Many other developments are occurring. For instance I see the prestigious McGill University in Canada has a Clinical Trial about to begin on the effectiveness of an “MS tailored exercise program” (MSTEP) in enhancing walking endurance. In the USA the organisation “Project Walk” which usually deals with those affected by severe spinal injuries has a Gait Training Center for Excellence the stated objective of which is to provide advanced functional gait training for people who are moving their legs or are able to walk with or without adaptive aids. In Israel glasses (that look like groovy sunglasses) have been developed to help MS people walk more effectively. They work by virtual reality, putting a black and white grid into the field of vision of the wearer, improving gait as the brain locates and places the feet in the most advantageous position for walking. With continued use the technology allegedly improves walking performance even after the glasses are taken off. On a worthwhile MS blog site called Jeff’s blog I recall reading (but can no longer find) his comment on an electrical orthotic product called Walk-Aide which provides electrical stimulation to the calf muscle on walking, thereby reputedly overcoming foot drop. A story on this particular commercial product – which incidentally was created at Canada’s University of Alberta in Edmonton – aired on a (US) ABC television program in 2008. It is AA battery-operated device about the size of an IPod. It won the US 2007 da Vinci Award, and is said to regenerate communication between the brain and body.
On a much more prosaic note, a UK invention – the MuSmart, the homemade invention of an irrepressible geo-physicist inventor – featured on a BBC-tv program as being an effective, but in this case totally mechanical, means of overcoming footdrop. The device consists of a shoulder harness and an elastic bungee cord which is connected the wearer’s shoe, and the inventor is on record as hoping it will help people with MS and other similar neurological conditions.

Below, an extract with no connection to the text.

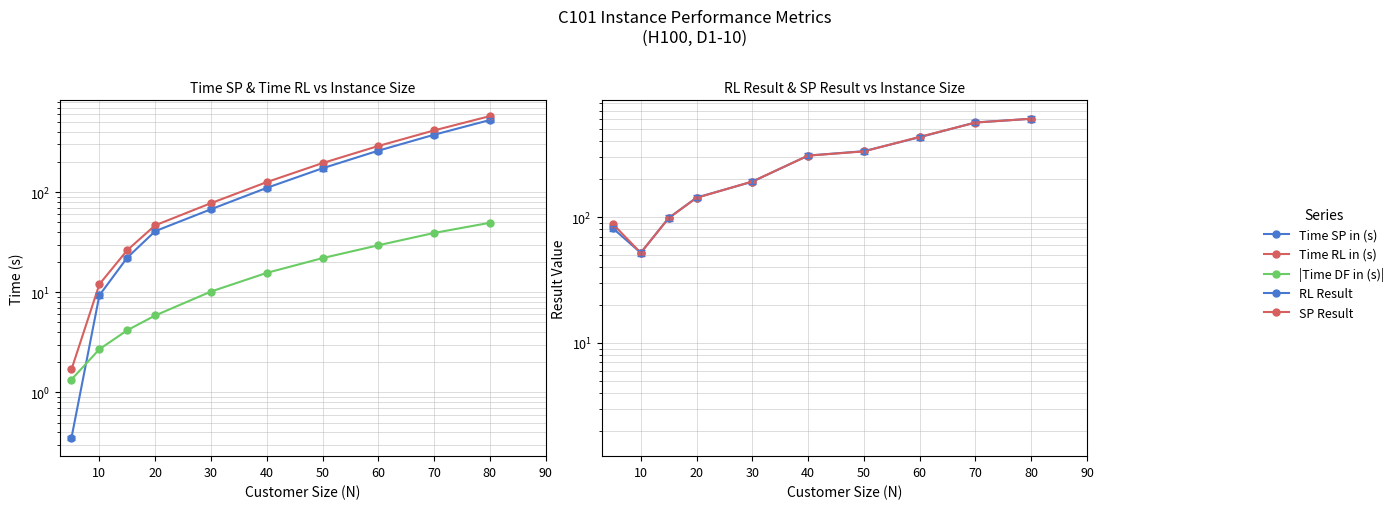

At which label does RL Result first exceed 308?

40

Please note I have no link whatsoever to any of these products and cannot vouch for their effectiveness. I merely list them as an overview of the types of developments and ideas which can or might make walking for people with MS a whole lot easier. As for me I continue to mow the lawn (which at the moment is happening too frequently, in the wet season of the subtropics). We’re on a hill, so that can be challenging – but as I’ve said to friends and professionals, the mower comes with a built-in walking frame, so it’s just a question of energy vis-a-vis MS-fatigue and heat, and sometimes breaking the task over 2 or 3 days. And of course I believe I am getting excellent recuperative benefits from those walks (of about 45 minutes) with my daughter’s 2 dogs, the young corgi and the older “intelligence-challenged” boxer. (My apologies to boxer owners everywhere who might be offended by that last gratuitous comment.) 
Next time – in perhaps 2 weeks – I’m toying with the idea of writing about the links between viruses and MS – or about theories of how attitude can help healing generally – or perhaps about books I’ve read and/or would recommend. Until then, my best wishes on your own MS recovery.